● **WORK INSTRUCTION**
Copy the listing word for word, from its first line through the line that contains "و قد كنت قد كتبت فيما مضى وحاضرت في بعض". Reproduce only those lines.

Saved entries
****************************************
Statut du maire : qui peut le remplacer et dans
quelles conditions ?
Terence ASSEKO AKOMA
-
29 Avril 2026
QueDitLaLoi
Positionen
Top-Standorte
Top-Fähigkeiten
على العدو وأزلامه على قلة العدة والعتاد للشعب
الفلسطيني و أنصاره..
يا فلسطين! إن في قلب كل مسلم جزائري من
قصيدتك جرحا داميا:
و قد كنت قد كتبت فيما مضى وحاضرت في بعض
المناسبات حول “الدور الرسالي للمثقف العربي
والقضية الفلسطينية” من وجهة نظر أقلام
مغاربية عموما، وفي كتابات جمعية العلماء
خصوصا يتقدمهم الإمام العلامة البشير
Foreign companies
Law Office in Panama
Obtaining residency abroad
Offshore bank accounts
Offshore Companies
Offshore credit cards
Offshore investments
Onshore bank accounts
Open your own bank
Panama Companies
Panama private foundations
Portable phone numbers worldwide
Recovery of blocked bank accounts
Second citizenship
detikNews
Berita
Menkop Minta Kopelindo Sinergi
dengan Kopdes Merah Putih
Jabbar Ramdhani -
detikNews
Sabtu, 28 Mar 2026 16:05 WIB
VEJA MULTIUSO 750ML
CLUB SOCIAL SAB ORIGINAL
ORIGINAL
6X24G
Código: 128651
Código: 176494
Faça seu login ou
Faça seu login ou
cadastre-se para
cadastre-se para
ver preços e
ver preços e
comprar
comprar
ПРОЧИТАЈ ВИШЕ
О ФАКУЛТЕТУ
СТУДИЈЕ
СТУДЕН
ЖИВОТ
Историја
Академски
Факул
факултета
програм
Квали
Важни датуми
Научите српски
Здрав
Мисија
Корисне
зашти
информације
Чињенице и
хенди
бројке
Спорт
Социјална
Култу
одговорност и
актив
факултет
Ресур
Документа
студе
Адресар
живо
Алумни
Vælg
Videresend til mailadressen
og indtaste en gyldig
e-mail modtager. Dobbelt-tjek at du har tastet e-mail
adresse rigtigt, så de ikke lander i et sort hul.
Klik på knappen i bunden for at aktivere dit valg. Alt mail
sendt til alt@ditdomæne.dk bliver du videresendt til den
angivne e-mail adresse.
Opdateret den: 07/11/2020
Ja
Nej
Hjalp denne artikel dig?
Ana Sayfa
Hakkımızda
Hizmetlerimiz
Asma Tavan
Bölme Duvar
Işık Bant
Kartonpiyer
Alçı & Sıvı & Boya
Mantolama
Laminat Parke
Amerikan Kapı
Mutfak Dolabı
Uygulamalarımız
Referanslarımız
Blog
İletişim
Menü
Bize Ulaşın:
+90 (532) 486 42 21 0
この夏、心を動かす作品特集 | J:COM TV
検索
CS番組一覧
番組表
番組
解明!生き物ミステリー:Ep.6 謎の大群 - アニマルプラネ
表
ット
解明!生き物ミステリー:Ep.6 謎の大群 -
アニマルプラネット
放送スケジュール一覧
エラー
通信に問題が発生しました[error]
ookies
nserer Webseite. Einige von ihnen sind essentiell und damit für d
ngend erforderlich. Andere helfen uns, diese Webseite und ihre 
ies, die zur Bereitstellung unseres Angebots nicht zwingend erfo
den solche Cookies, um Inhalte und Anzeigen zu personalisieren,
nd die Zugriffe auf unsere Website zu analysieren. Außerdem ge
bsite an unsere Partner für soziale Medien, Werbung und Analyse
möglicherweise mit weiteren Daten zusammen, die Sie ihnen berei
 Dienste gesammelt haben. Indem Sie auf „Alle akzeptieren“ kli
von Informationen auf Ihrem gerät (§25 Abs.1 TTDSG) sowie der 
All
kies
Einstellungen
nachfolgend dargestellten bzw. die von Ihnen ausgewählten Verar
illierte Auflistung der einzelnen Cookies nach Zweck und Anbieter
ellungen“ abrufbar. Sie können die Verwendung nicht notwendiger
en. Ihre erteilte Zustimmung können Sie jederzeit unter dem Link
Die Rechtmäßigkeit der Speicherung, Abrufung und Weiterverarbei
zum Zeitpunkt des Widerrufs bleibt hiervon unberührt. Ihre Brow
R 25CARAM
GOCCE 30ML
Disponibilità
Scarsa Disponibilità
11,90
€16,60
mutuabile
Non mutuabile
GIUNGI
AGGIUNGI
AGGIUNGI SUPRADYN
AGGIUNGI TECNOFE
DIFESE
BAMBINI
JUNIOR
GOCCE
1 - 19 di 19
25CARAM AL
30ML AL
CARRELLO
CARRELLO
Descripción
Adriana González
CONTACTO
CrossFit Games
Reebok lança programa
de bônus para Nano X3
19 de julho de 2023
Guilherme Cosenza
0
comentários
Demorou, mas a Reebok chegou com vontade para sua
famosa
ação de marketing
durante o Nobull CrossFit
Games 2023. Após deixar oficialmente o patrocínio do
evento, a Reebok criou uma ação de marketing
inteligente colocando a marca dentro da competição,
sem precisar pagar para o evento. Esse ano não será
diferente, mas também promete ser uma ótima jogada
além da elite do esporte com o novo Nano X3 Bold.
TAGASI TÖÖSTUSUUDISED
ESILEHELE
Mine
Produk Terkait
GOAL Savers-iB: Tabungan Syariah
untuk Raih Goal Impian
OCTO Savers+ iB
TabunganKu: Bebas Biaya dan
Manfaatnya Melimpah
****************************************
● **YOUR SOLUTION**
Statut du maire : qui peut le remplacer et dans
quelles conditions ?
Terence ASSEKO AKOMA
-
29 Avril 2026
QueDitLaLoi
Positionen
Top-Standorte
Top-Fähigkeiten
على العدو وأزلامه على قلة العدة والعتاد للشعب
الفلسطيني و أنصاره..
يا فلسطين! إن في قلب كل مسلم جزائري من
قصيدتك جرحا داميا:
و قد كنت قد كتبت فيما مضى وحاضرت في بعض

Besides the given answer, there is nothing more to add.